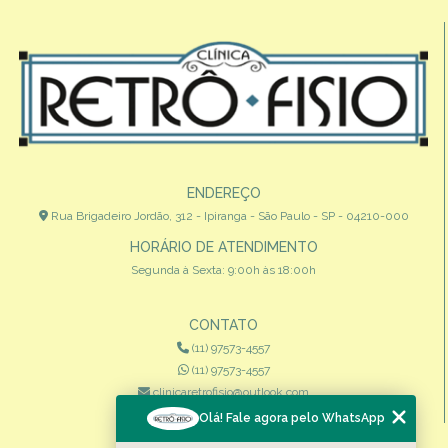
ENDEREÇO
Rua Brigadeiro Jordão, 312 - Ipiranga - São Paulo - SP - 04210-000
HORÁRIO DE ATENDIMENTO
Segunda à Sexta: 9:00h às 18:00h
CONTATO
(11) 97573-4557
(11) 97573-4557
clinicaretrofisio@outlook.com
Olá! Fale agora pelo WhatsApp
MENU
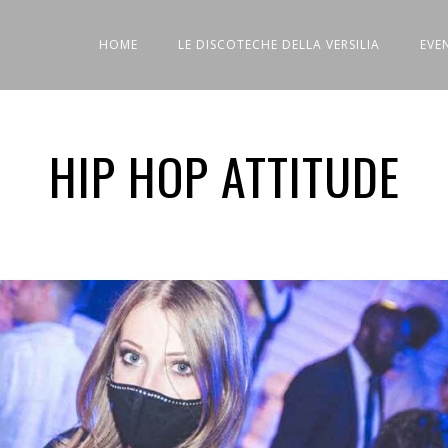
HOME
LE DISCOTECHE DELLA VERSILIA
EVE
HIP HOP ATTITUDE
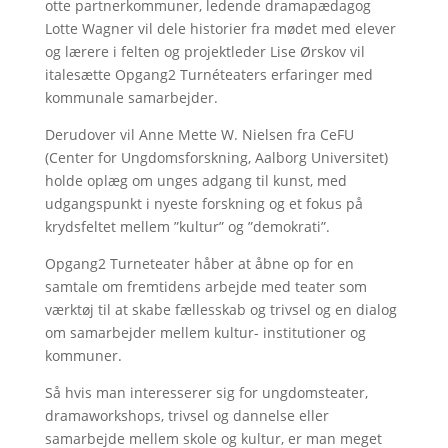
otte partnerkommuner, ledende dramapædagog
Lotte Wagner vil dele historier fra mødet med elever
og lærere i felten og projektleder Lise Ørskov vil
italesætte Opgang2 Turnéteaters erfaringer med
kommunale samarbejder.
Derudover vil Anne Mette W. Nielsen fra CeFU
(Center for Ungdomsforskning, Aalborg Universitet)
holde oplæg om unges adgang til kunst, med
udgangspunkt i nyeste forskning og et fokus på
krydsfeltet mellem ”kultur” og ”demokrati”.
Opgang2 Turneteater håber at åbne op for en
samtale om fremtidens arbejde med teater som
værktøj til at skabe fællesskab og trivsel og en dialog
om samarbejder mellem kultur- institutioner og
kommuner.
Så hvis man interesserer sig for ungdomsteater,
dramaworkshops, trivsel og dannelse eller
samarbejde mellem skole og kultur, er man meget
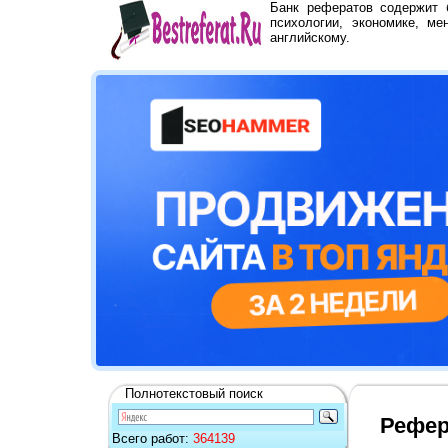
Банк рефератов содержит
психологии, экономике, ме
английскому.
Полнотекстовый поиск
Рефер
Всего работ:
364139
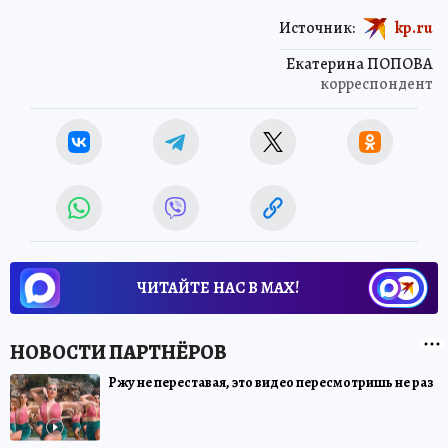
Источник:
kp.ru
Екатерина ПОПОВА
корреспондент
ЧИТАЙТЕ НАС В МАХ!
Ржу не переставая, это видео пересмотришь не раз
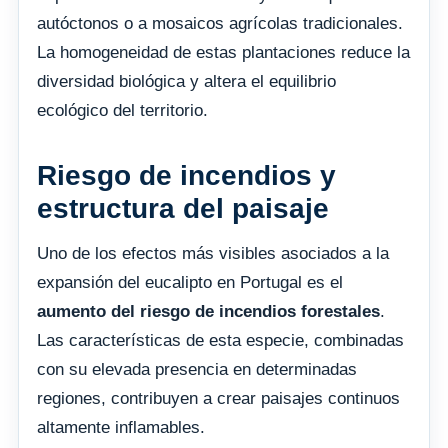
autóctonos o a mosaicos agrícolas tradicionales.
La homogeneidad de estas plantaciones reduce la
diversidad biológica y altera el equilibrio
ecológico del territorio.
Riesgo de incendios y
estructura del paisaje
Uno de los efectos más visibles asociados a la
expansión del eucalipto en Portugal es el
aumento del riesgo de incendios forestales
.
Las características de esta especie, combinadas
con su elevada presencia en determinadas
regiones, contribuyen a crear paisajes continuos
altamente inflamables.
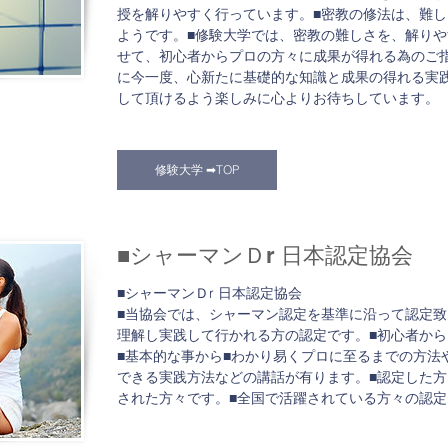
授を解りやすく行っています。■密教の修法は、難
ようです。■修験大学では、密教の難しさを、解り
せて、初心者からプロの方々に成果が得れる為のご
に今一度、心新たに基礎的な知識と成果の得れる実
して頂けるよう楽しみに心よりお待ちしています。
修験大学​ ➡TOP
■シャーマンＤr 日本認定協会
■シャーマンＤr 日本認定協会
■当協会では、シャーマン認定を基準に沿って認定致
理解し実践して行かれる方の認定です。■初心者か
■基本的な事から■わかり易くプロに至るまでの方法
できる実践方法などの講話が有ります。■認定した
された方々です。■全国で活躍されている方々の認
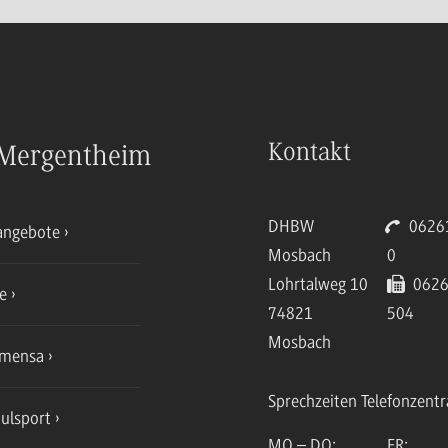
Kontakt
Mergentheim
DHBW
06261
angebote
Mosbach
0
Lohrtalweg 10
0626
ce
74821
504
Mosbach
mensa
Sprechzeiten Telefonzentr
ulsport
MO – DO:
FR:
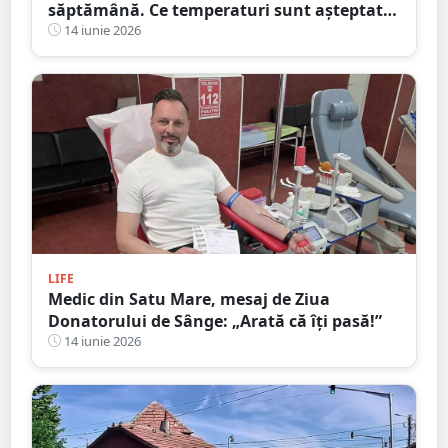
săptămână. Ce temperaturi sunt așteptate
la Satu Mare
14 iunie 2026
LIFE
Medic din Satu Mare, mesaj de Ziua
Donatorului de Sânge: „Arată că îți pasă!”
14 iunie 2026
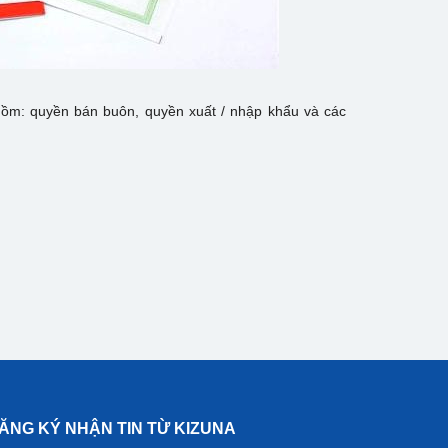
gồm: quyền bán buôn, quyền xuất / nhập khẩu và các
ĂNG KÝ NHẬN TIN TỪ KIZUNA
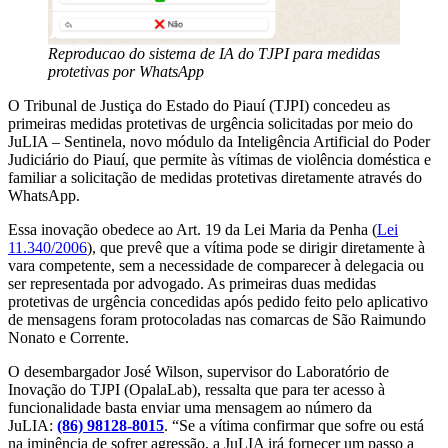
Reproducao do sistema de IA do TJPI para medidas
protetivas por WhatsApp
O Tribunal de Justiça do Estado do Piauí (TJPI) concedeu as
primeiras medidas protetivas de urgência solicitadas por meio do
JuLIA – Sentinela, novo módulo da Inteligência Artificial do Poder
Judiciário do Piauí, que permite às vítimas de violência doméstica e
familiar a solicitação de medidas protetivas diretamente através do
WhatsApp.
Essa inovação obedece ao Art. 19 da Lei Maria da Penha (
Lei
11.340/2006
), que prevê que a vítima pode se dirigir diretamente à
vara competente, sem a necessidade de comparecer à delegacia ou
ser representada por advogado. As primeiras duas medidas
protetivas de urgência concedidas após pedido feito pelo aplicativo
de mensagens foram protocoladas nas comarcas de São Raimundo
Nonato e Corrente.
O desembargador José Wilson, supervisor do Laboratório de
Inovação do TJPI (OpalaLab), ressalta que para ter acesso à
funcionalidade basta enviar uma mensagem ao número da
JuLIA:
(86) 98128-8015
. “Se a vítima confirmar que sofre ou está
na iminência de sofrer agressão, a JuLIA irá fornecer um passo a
__________
**What you have to do:**
Your response must reproduce the listing above word for word and must contain none of its pictures.

**Expected answer:**
ENDEREÇO
Rua Brigadeiro Jordão, 312 - Ipiranga - São Paulo - SP - 04210-000
HORÁRIO DE ATENDIMENTO
Segunda à Sexta: 9:00h às 18:00h
CONTATO
(11) 97573-4557
(11) 97573-4557
clinicaretrofisio@outlook.com
Olá! Fale agora pelo WhatsApp
MENU
HOME
LE DISCOTECHE DELLA VERSILIA
EVE
HIP HOP ATTITUDE
otte partnerkommuner, ledende dramapædagog
Lotte Wagner vil dele historier fra mødet med elever
og lærere i felten og projektleder Lise Ørskov vil
italesætte Opgang2 Turnéteaters erfaringer med
kommunale samarbejder.
Derudover vil Anne Mette W. Nielsen fra CeFU
(Center for Ungdomsforskning, Aalborg Universitet)
holde oplæg om unges adgang til kunst, med
udgangspunkt i nyeste forskning og et fokus på
krydsfeltet mellem ”kultur” og ”demokrati”.
Opgang2 Turneteater håber at åbne op for en
samtale om fremtidens arbejde med teater som
værktøj til at skabe fællesskab og trivsel og en dialog
om samarbejder mellem kultur- institutioner og
kommuner.
Så hvis man interesserer sig for ungdomsteater,
dramaworkshops, trivsel og dannelse eller
samarbejde mellem skole og kultur, er man meget
Банк рефератов содержит
психологии, экономике, ме
английскому.
Полнотекстовый поиск
Рефер
Всего работ:
364139
Источник:
kp.ru
Екатерина ПОПОВА
корреспондент
ЧИТАЙТЕ НАС В МАХ!
Ржу не переставая, это видео пересмотришь не раз
autóctonos o a mosaicos agrícolas tradicionales.
La homogeneidad de estas plantaciones reduce la
diversidad biológica y altera el equilibrio
ecológico del territorio.
Riesgo de incendios y
estructura del paisaje
Uno de los efectos más visibles asociados a la
expansión del eucalipto en Portugal es el
aumento del riesgo de incendios forestales
.
Las características de esta especie, combinadas
con su elevada presencia en determinadas
regiones, contribuyen a crear paisajes continuos
altamente inflamables.
授を解りやすく行っています。■密教の修法は、難
ようです。■修験大学では、密教の難しさを、解り
せて、初心者からプロの方々に成果が得れる為のご
に今一度、心新たに基礎的な知識と成果の得れる実
して頂けるよう楽しみに心よりお待ちしています。
修験大学​ ➡TOP
■シャーマンＤr 日本認定協会
■シャーマンＤr 日本認定協会
■当協会では、シャーマン認定を基準に沿って認定致
理解し実践して行かれる方の認定です。■初心者か
■基本的な事から■わかり易くプロに至るまでの方法
できる実践方法などの講話が有ります。■認定した
された方々です。■全国で活躍されている方々の認
Kontakt
Mergentheim
DHBW
06261
angebote
Mosbach
0
Lohrtalweg 10
0626
ce
74821
504
Mosbach
mensa
Sprechzeiten Telefonzentr
ulsport
MO – DO:
FR:
săptămână. Ce temperaturi sunt așteptate
la Satu Mare
14 iunie 2026
LIFE
Medic din Satu Mare, mesaj de Ziua
Donatorului de Sânge: „Arată că îți pasă!”
14 iunie 2026
gồm: quyền bán buôn, quyền xuất / nhập khẩu và các
ĂNG KÝ NHẬN TIN TỪ KIZUNA
Reproducao do sistema de IA do TJPI para medidas
protetivas por WhatsApp
O Tribunal de Justiça do Estado do Piauí (TJPI) concedeu as
primeiras medidas protetivas de urgência solicitadas por meio do
JuLIA – Sentinela, novo módulo da Inteligência Artificial do Poder
Judiciário do Piauí, que permite às vítimas de violência doméstica e
familiar a solicitação de medidas protetivas diretamente através do
WhatsApp.
Essa inovação obedece ao Art. 19 da Lei Maria da Penha (
Lei
11.340/2006
), que prevê que a vítima pode se dirigir diretamente à
vara competente, sem a necessidade de comparecer à delegacia ou
ser representada por advogado. As primeiras duas medidas
protetivas de urgência concedidas após pedido feito pelo aplicativo
de mensagens foram protocoladas nas comarcas de São Raimundo
Nonato e Corrente.
O desembargador José Wilson, supervisor do Laboratório de
Inovação do TJPI (OpalaLab), ressalta que para ter acesso à
funcionalidade basta enviar uma mensagem ao número da
JuLIA:
(86) 98128-8015
. “Se a vítima confirmar que sofre ou está
na iminência de sofrer agressão, a JuLIA irá fornecer um passo a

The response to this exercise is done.